Assignment: From the entries below, reproduce exactly the line containing "NG, HR17: 13399 -> 13439", the line containing "动态接插件, G09: 4 -> 8", and every line in between, with nothing added.

Listed records:
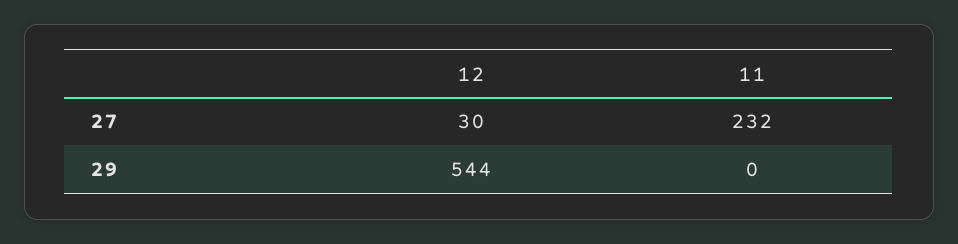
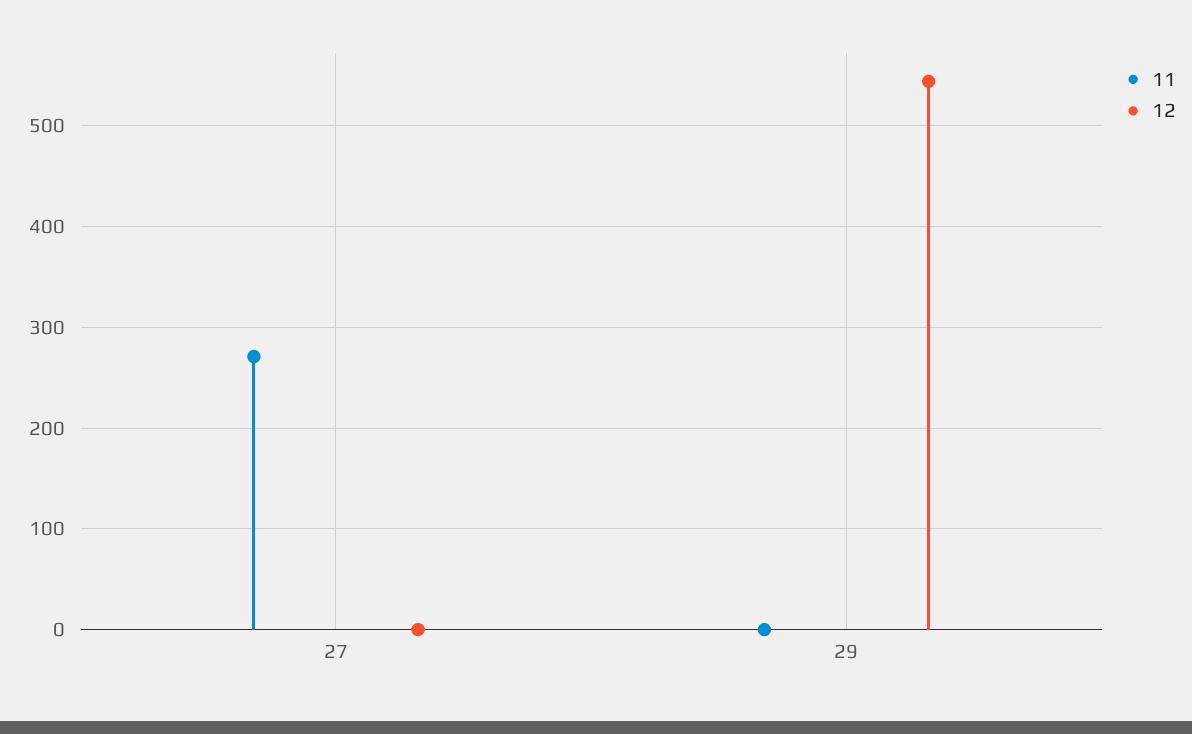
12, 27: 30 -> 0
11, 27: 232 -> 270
---
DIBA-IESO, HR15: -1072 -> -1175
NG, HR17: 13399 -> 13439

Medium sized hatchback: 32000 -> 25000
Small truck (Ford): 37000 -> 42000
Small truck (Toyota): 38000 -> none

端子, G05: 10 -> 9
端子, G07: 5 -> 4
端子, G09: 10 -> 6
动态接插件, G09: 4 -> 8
--
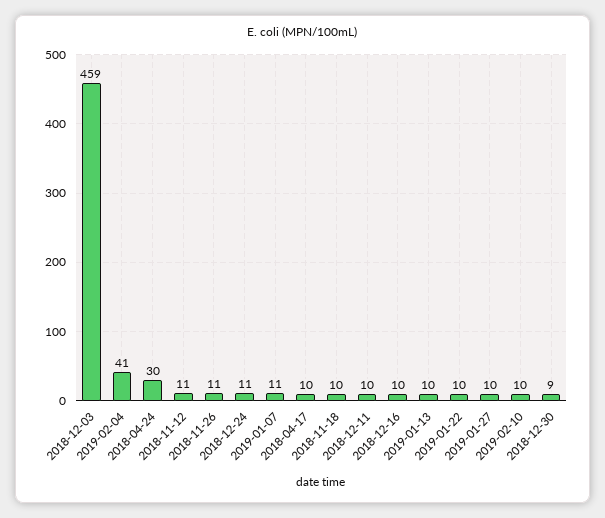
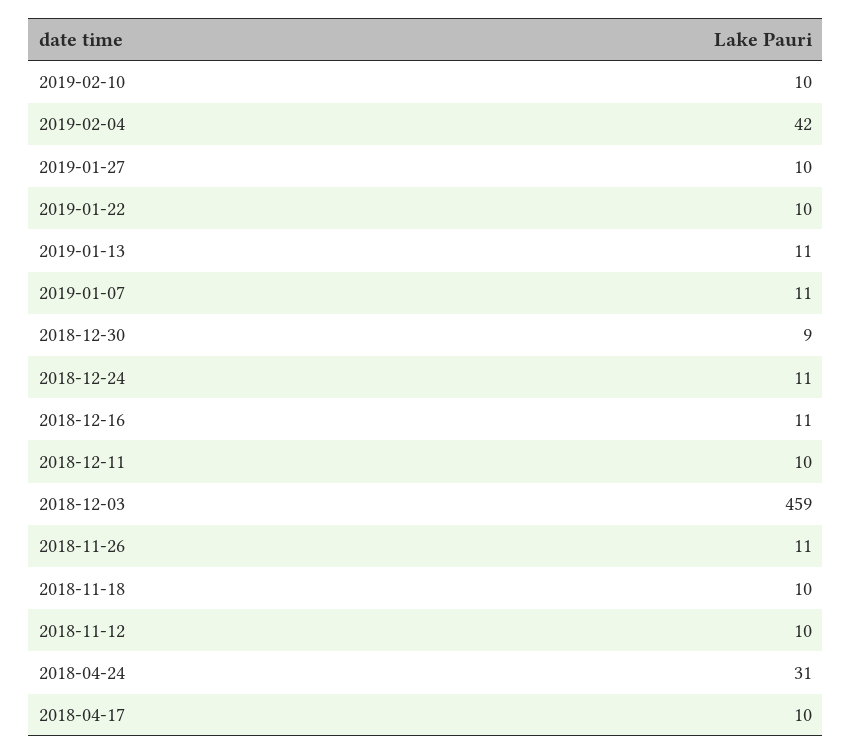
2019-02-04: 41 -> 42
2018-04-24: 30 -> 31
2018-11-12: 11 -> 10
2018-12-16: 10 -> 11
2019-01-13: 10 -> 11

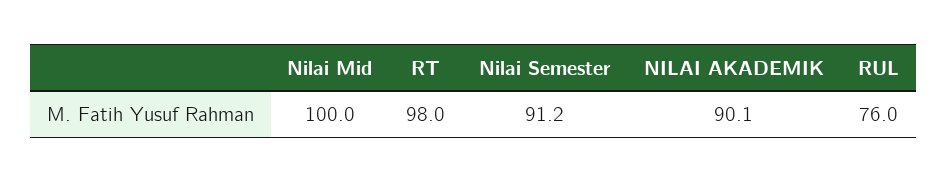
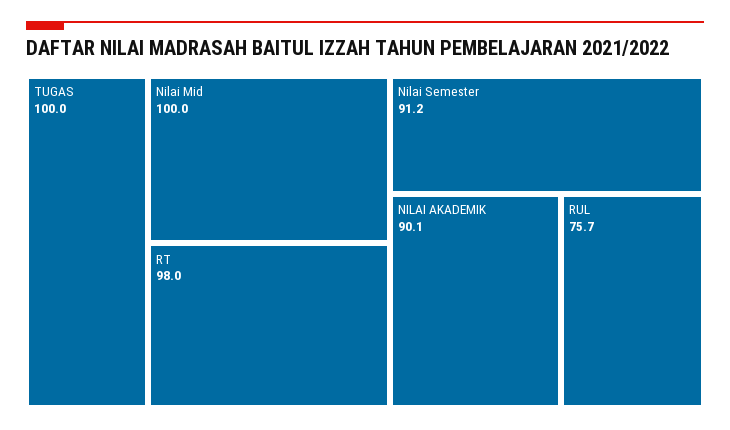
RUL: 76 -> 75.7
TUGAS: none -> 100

Exercise solution:
NG, HR17: 13399 -> 13439

Medium sized hatchback: 32000 -> 25000
Small truck (Ford): 37000 -> 42000
Small truck (Toyota): 38000 -> none

端子, G05: 10 -> 9
端子, G07: 5 -> 4
端子, G09: 10 -> 6
动态接插件, G09: 4 -> 8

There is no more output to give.